Marsac J.,Hopital Cochin
Bulletin de l'Academie Nationale de Medecine | Year: 2013
Heart rate variability (HRV) is a noninvasive, practical and reproducible measure of autonomic nervous system function. Although the heart is reasonably stable, the time between two beats (R-R) can be very different. HRV is the time variation between two consecutive heartbeats. HRV is believed to correspond to the balance between the sympathic and parasympathic influences on the intrinsic rhythm of the sinoatrial node. HRV is influenced by lifestyle factors, including physical activity, eating habits, sleep pattern, and smoking.
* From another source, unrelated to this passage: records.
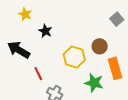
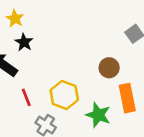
black star: (45, 31) -> (24, 42), moved
yellow hexagon: (74, 57) -> (64, 95), moved

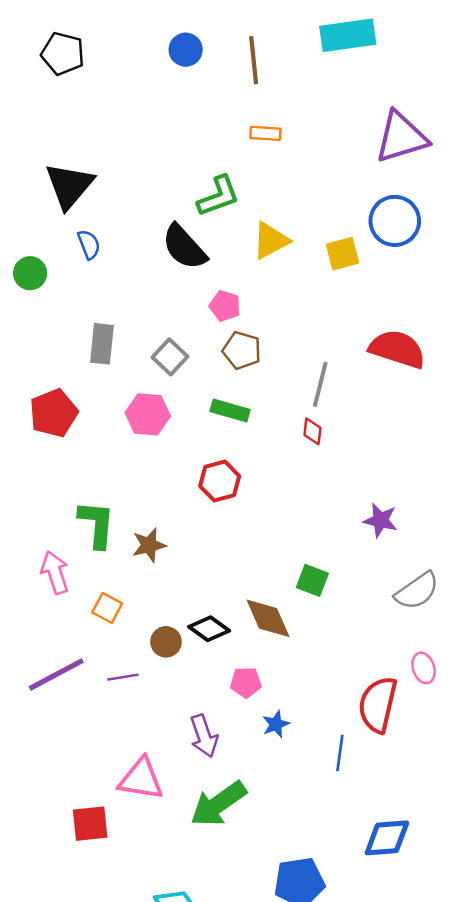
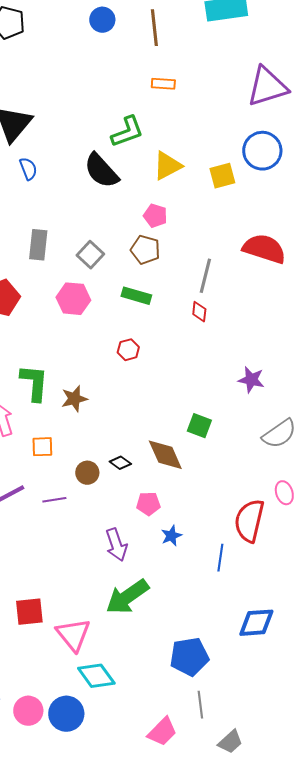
pink pentagon: (225, 306) -> (155, 216), moved
red hexagon: (220, 481) -> (128, 350), size x0.7
orange square: (107, 608) -> (42, 447), turned -30
black diamond: (209, 629) -> (120, 463), size x0.7
pink triangle: (141, 779) -> (73, 635), moved, turned 42

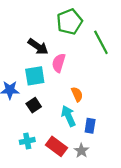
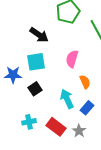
pink semicircle: (59, 63) -> (72, 59), moved
orange semicircle: (77, 94) -> (85, 82), moved
blue rectangle: (90, 126) -> (87, 108), turned 32

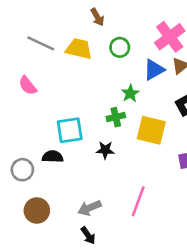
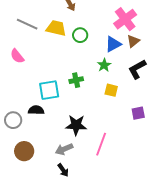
green circle: (120, 47) -> (80, 35), moved
green star: (130, 93) -> (104, 65), moved
green cross: (116, 117) -> (76, 80), moved
yellow square: (151, 130) -> (111, 90), size x0.6
black star: (105, 150) -> (76, 125), moved, size x1.5

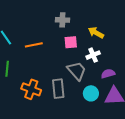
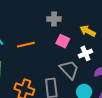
pink square: (71, 42) -> (63, 41), turned 32

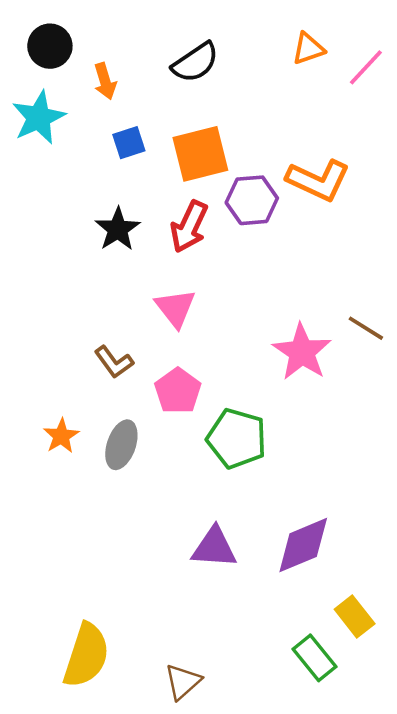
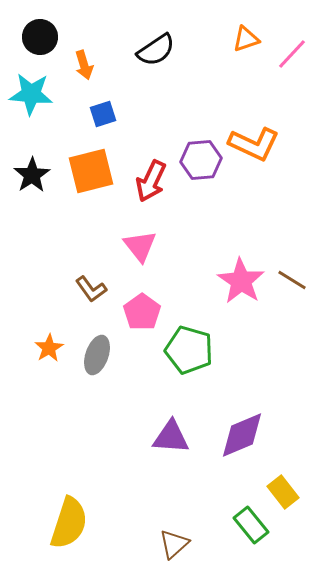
cyan star: (39, 118) -> (31, 94), turned 30
orange square: (200, 154) -> (91, 171), moved
black star: (118, 229) -> (32, 175), moved
brown line: (366, 328) -> (292, 280), moved
brown triangle: (183, 682) -> (174, 544), moved

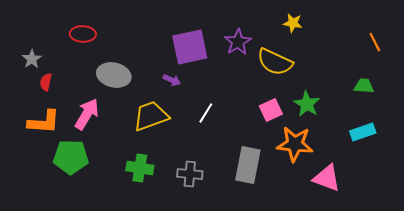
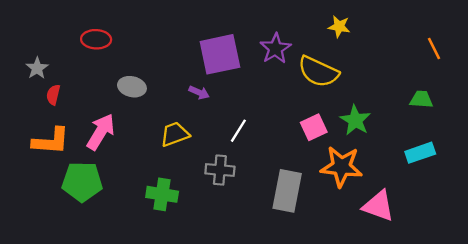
gray ellipse: (114, 75) -> (132, 87), size x0.7
yellow trapezoid: (151, 116) -> (175, 134), size x0.7
gray cross: (190, 174) -> (220, 170), moved

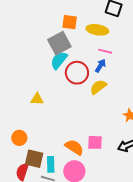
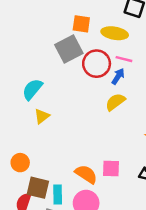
cyan semicircle: (59, 60) -> (32, 89), moved
red circle: (77, 73) -> (97, 64), moved
yellow triangle: (37, 99) -> (42, 116), turned -40

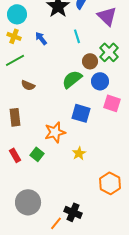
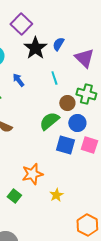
green cross: (109, 52) -> (86, 94), turned -30
blue square: (81, 113) -> (65, 145), moved

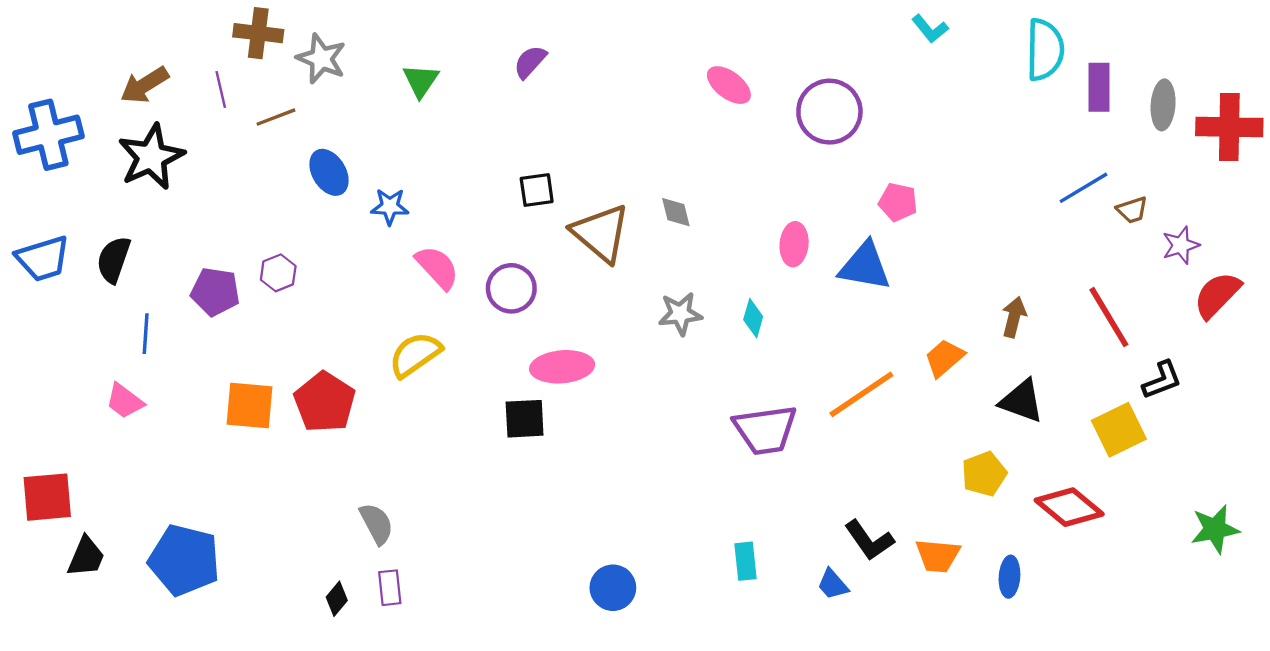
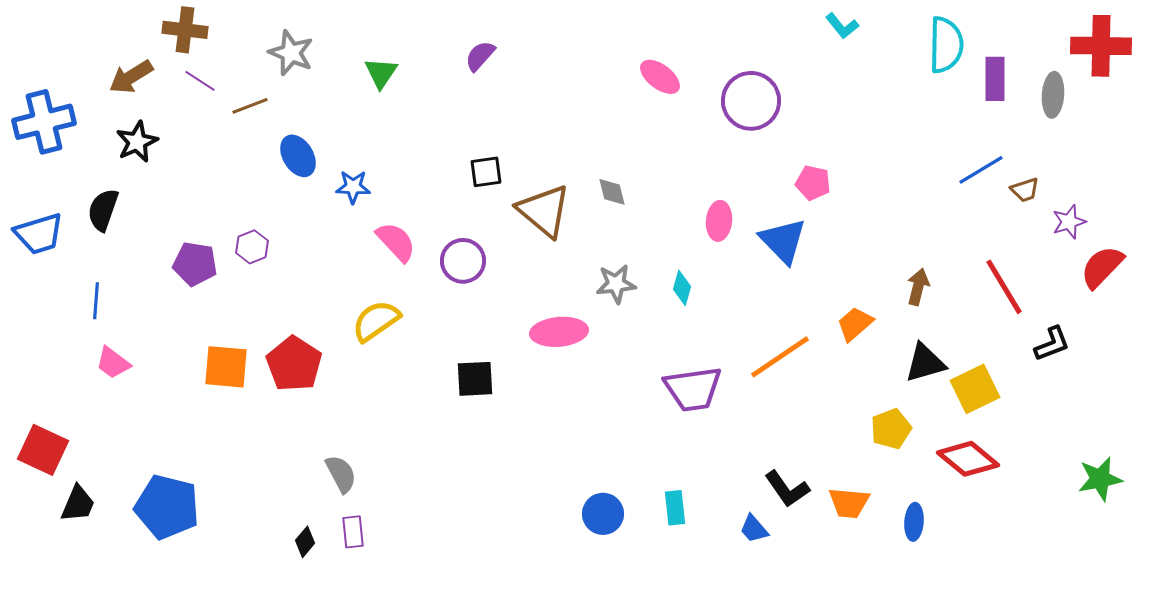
brown cross: (258, 33) -> (185, 30), moved
purple line: (221, 89) -> (200, 81), turned -44
red cross: (1229, 127) -> (1101, 46), moved
black star: (151, 157) -> (137, 142), size x0.7
black semicircle: (114, 260) -> (103, 210), moved
blue triangle: (865, 266) -> (783, 241), turned 36
blue line: (146, 334) -> (96, 301), moved
pink ellipse: (562, 367) -> (559, 332), moved
black triangle: (1022, 401) -> (925, 363), turned -36
yellow square: (1119, 430) -> (975, 389), moved
red square: (47, 497) -> (43, 450), turned 30
blue circle: (613, 588) -> (603, 514), moved

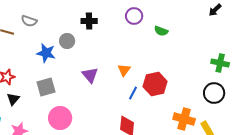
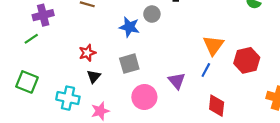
orange triangle: (124, 70) -> (213, 45), size x1.5
purple triangle: (90, 75) -> (177, 81), moved
blue line: (133, 93) -> (206, 70), moved

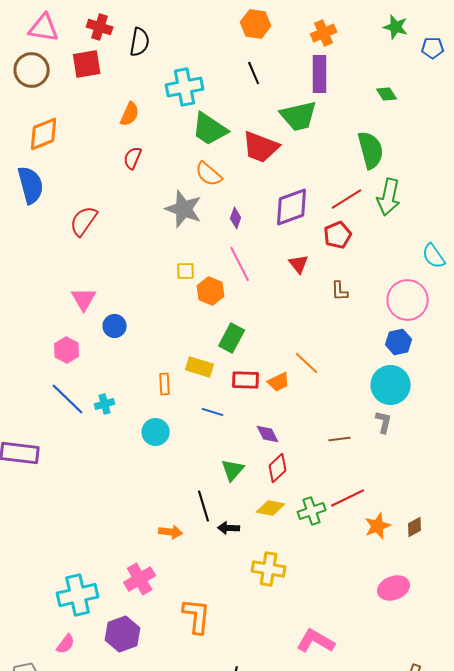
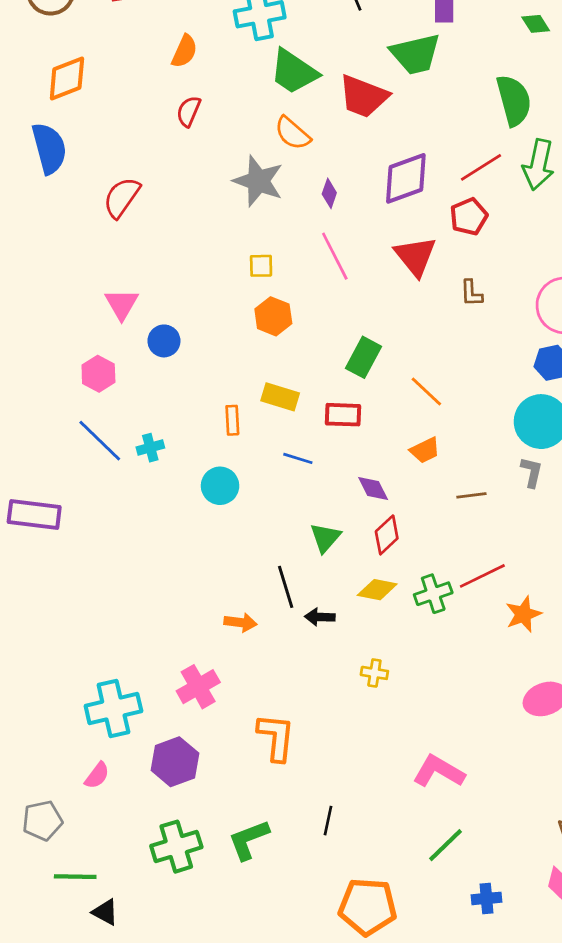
red triangle: (299, 264) -> (415, 256), size x1.6
orange hexagon: (211, 291) -> (273, 316), moved
green rectangle: (232, 338) -> (363, 357), moved
orange trapezoid: (279, 382) -> (425, 450), moved
yellow cross: (269, 569) -> (374, 673), size x0.6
In adults, decreased HR V is associated with a higher risk of cardiac events, including death, and is a predictor of hypertension. HRV may also have predictive value for life expectancy and health. HR V changes due to lifestyle factors precede the onset of cardiovascular disorders. Measurement of HRV and its components is of major interest for medical practitioners and public health specialists, in order to predict and evaluate the risk of cardiometabolic events related to lifestyle factors.